- Location: Lac-Jacques-Cartier (TNO), La Côte-de-Beaupré Regional County Municipality, Capitale-Nationale, Quebec, Canada
- Coordinates: 47°44′07″N 71°26′38″W﻿ / ﻿47.73528°N 71.44389°W
- Lake type: Natural
- Primary inflows: Rivière aux Écorces du Milieu, discharge of lac Ballon.
- Primary outflows: Rivière aux Écorces du Milieu
- Basin countries: Canada
- Max. length: 2.7 km (1.7 mi)
- Max. width: 0.9 km (0.56 mi)
- Surface elevation: 803 m (2,635 ft)

= Franchère Lake =

Fresh water body in Quebec, Canada

The Franchère Lake (French: Lac Franchère) is a fresh water body located in the head zone of the rivière aux Écorces du Milieu, in the unorganized territory of Lac-Jacques-Cartier, in the La Côte-de-Beaupré Regional County Municipality, in the administrative region of Capitale-Nationale, in Quebec, Canada. Lac Franchère is part of the Laurentides Wildlife Reserve.

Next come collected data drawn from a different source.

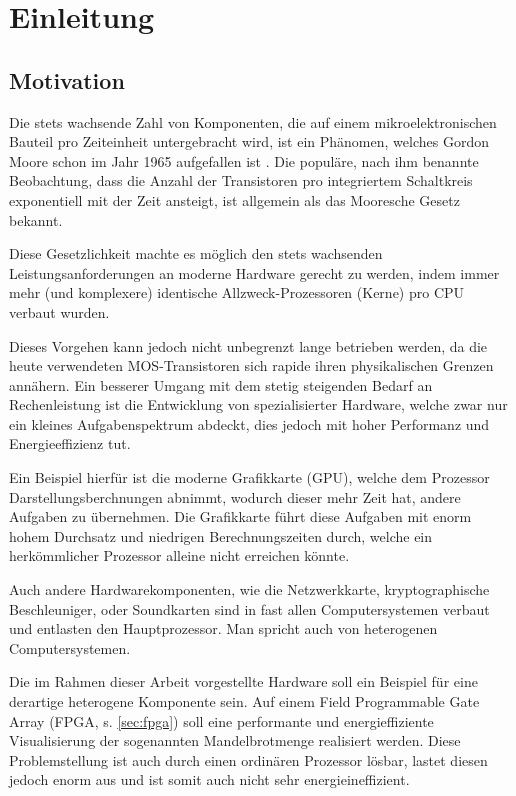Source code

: \documentclass[a4paper,12pt,onesided]{report}
\begin{document}
\newpage
\chapter{Einleitung}

\section{Motivation}
Die stets wachsende Zahl von Komponenten, die auf einem mikroelektronischen Bauteil pro Zeiteinheit untergebracht wird, ist ein Phänomen, welches Gordon Moore schon im Jahr 1965 aufgefallen ist \cite{moore1965cramming}. Die populäre, nach ihm benannte Beobachtung, dass die Anzahl der Transistoren pro integriertem Schaltkreis exponentiell mit der Zeit ansteigt, ist allgemein als das Mooresche Gesetz bekannt.

Diese Gesetzlichkeit machte es möglich den stets wachsenden Leistungsanforderungen an moderne Hardware gerecht zu werden, indem immer mehr (und komplexere) identische Allzweck-Prozessoren (Kerne) pro CPU verbaut wurden.

Dieses Vorgehen kann jedoch nicht unbegrenzt lange betrieben werden, da die heute verwendeten MOS-Transistoren sich rapide ihren physikalischen Grenzen annähern. Ein besserer Umgang mit dem stetig steigenden Bedarf an Rechenleistung ist die Entwicklung von spezialisierter Hardware, welche zwar nur ein kleines Aufgabenspektrum abdeckt, dies jedoch mit hoher Performanz und Energieeffizienz tut.

Ein Beispiel hierfür ist die moderne Grafikkarte (GPU), welche dem Prozessor Darstellungsberchnungen abnimmt, wodurch dieser mehr Zeit hat, andere Aufgaben zu übernehmen. Die Grafikkarte führt diese Aufgaben mit enorm hohem Durchsatz und niedrigen Berechnungszeiten durch, welche ein herkömmlicher Prozessor alleine nicht erreichen könnte.

Auch andere Hardwarekomponenten, wie die Netzwerkkarte, kryptographische Beschleuniger, oder Soundkarten sind in fast allen Computersystemen verbaut und entlasten den Hauptprozessor. Man spricht auch von heterogenen Computersystemen.

Die im Rahmen dieser Arbeit vorgestellte Hardware soll ein Beispiel für eine derartige heterogene Komponente sein. Auf einem Field Programmable Gate Array (FPGA, s. \autoref{sec:fpga}) soll eine performante und energieffiziente Visualisierung der sogenannten Mandelbrotmenge realisiert werden.
Diese Problemstellung ist auch durch einen ordinären Prozessor lösbar, lastet diesen jedoch enorm aus und ist somit auch nicht sehr energieineffizient.
\end{document}
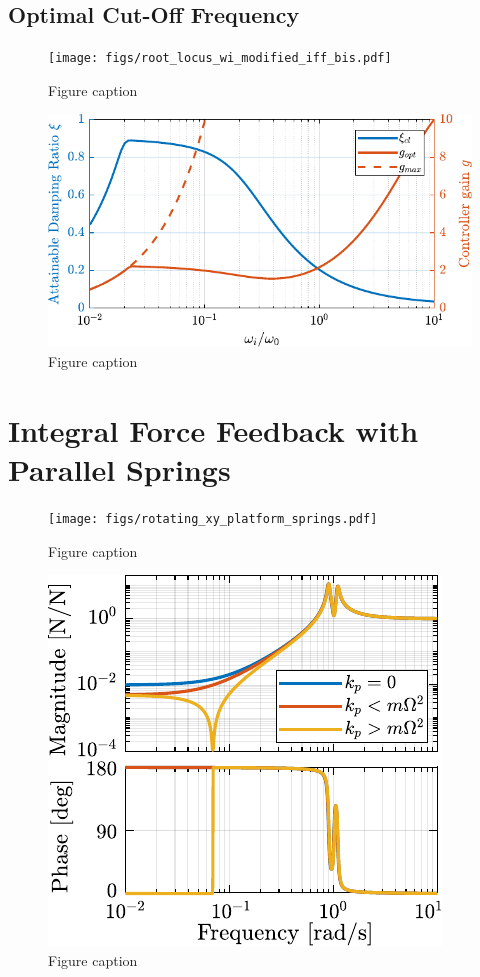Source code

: \documentclass{ISMA_USD2020}
\begin{document}
\subsection{Optimal Cut-Off Frequency}
\label{sec:orge829a45}

\begin{figure}[htbp]
\centering
\texttt{[image: figs/root\_locus\_wi\_modified\_iff\_bis.pdf]}
\caption{\label{fig:root_locus_wi_modified_iff}Figure caption}
\end{figure}


\begin{figure}[htbp]
\centering
\includegraphics[scale=1]{figs/mod_iff_damping_wi.pdf}
\caption{\label{fig:mod_iff_damping_wi}Figure caption}
\end{figure}

\section{Integral Force Feedback with Parallel Springs}
\label{sec:orgd96ea25}

\begin{figure}[htbp]
\centering
\texttt{[image: figs/rotating\_xy\_platform\_springs.pdf]}
\caption{\label{fig:rotating_xy_platform_springs}Figure caption}
\end{figure}

\begin{figure}[htbp]
\centering
\includegraphics[scale=1]{figs/plant_iff_kp.pdf}
\caption{\label{fig:plant_iff_kp}Figure caption}
\end{figure}
\end{document}
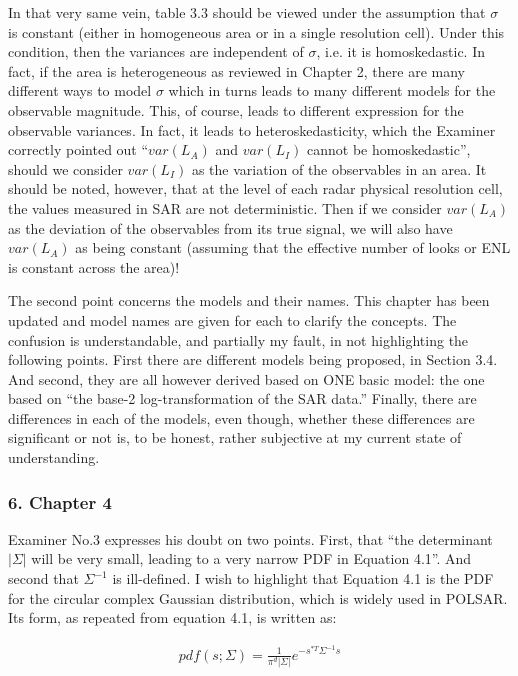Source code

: In that very same vein, table 3.3 should be viewed under the assumption that $\sigma$ is constant (either in homogeneous area or in a single resolution cell).
Under this condition, then the variances are independent of $\sigma$, i.e. it is homoskedastic.
In fact, if the area is heterogeneous as reviewed in Chapter 2, there are many different ways to model $\sigma$ which in turns leads to many different models for the observable magnitude.
This, of course, leads to different expression for the observable variances.
In fact, it leads to heteroskedasticity, which the Examiner correctly pointed out ``$var(L_A)$ and $var(L_I)$ cannot be homoskedastic'', should we consider $var(L_I)$ as the variation of the observables in an area.
It should be noted, however, that at the level of each radar physical resolution cell, the values measured in SAR are not deterministic.
Then if we consider $var(L_A)$ as the deviation of the observables from its true signal, we will also have $var(L_A)$ as being constant (assuming that the effective number of looks or ENL is constant across the area)!

The second point concerns the models and their names.
This chapter has been updated and model names are given for each to clarify the concepts.
The confusion is understandable, and partially my fault, in not highlighting the following points.
First there are different models being proposed, in Section 3.4.
And second, they are all however derived based on ONE basic model: the one based on ``the base-2 log-transformation of the SAR data.''
Finally, there are differences in each of the models, even though, whether these differences are significant or not is, to be honest, rather subjective at my current state of understanding.

\subsubsection*{6. Chapter 4}

Examiner No.3 expresses his doubt on two points.
First, that ``the determinant $|\Sigma|$ will be very small, leading to a very narrow PDF in Equation 4.1''.
And second that $\Sigma^{-1}$ is ill-defined.
I wish to highlight that Equation 4.1 is the PDF for the circular complex Gaussian distribution, which is widely used in POLSAR.
Its form, as repeated from equation 4.1, is written as:

\begin{align*}
  pdf(s;\Sigma)=\frac{1}{\pi^d |\Sigma|} e^{-s^{*T}\Sigma^{-1}s}
\end{align*}  

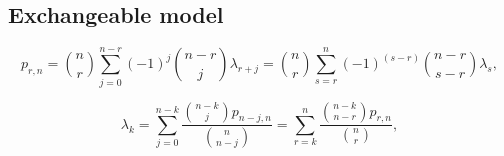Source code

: \documentclass[reqno]{amsart}
\begin{document}
\subsection{Exchangeable model}

\begin{equation}\label{E:1to1}
	p_{r,n}= \binom{n}{r} \sum_{j=0}^{n-r} {(-1)^j} \binom{n-r}{j} \lambda_{r+j} = \binom{n}{r} \sum_{s=r}^{n} {(-1)^(s-r)} \binom{n-r}{s-r} \lambda_{s},
\end{equation}

\begin{equation}\label{E:also1to1}
	\lambda_k = \sum_{j=0}^{n-k} \frac{\binom{n-k}{j} {p_{n-j,n}}}{\binom{n}{n-j}} = \sum_{r=k}^{n} \frac{\binom{n-k}{n-r} {p_{r,n}}}{\binom{n}{r}},
\end{equation}
\end{document}
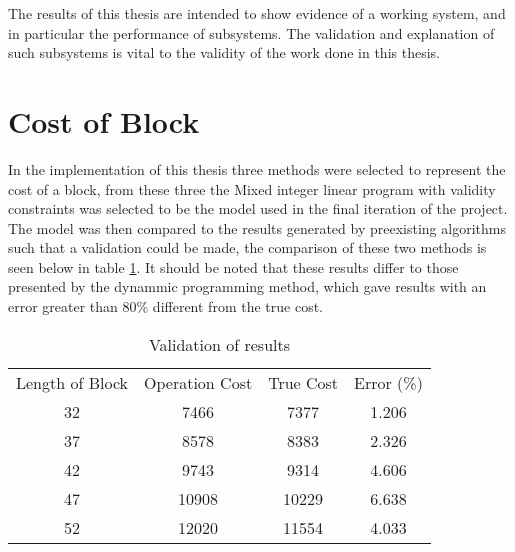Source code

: 
The results of this thesis are intended to show evidence of a working system, and in particular the performance of subsystems. The validation and explanation of such subsystems is vital to the validity of the work done in this thesis. 
\section{Cost of Block}
In the implementation of this thesis three methods were selected to represent the cost of a block, from these three the Mixed integer linear program with validity constraints was selected to be the model used in the final iteration of the project. The model was then compared to the results generated by preexisting algorithms\cite{A*Search} such that a validation could be made, the comparison of these two methods is seen below in table \ref{tableres}. It should be noted that these results differ to those presented by the dynammic programming method, which gave results with an error greater than 80\% different from the true cost.

\begin{table}
\caption{Validation of results}
\label{tableres}
 \begin{tabular}{|c| c| c|c|} 
 \hline
 Length of Block & Operation Cost& True Cost & Error (\%)\\ 
 32 & 7466 & 7377 & 1.206\\ 
 \hline
 37 & 8578 & 8383 & 2.326 \\
 \hline
 42 & 9743 & 9314 & 4.606 \\
 \hline
 47 & 10908 & 10229 & 6.638 \\
 \hline
 52 & 12020 & 11554 & 4.033\\ 
 \hline
\end{tabular}
\end{table}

The area around the lake is served by secondary forest roads for forestry and recreational tourism activities. Forestry is the main economic activity in the sector; recreational tourism, second.

The surface of Lac Franchère is usually frozen from the beginning of December to the end of March, however the safe circulation on the ice is generally done from mid-December to mid-March.

== Geography ==
The main watersheds near Lac Franchère are:
- north side: rivière aux Écorces North-East, Delphis stream;
- east side: Honorine River, Jacques-Cartier River;
- south side: rivière aux Écorces du Milieu, rivière aux Écorces;
- west side: rivière aux Écorces du Milieu, Kane stream.

Lac Franchère has a length of 2.7 km, a width of 0.9 km and an altitude of 803 m. This lake is mainly supplied by the outlet of Lac Ballon, as well as the outlet of Lakes Day and Germain. The mouth of Lac Franchère is located at:
- 16.5 km north-east of the confluence of the rivière aux Écorces du Milieu and the rivière aux Écorces;
- 66.7 km south-east of the mouth of the Pikauba River (confluence with the Kenogami Lake);
- 18.9 km north-west of Jacques-Cartier Lake.

From the mouth of Lac Franchère, the current follows the course of:
- the rivière aux Écorces du Milieu on 24.7 km generally towards the southwest;
- the rivière aux Écorces on 98.5 km generally towards the northeast;
- the Pikauba River on 35.0 km generally towards the northeast;
- the Kenogami Lake on 17.6 km towards the northeast to barrage de Portage-des-Roches;
- the Chicoutimi River on 26.2 km to the east, then the northeast;
- the Saguenay River on 114.6 km eastward to Tadoussac where it merges with the Saint Lawrence estuary.

== Toponymy ==
The toponym Lac Franchère was formalized on December 5, 1968, by the Commission de toponymie du Québec.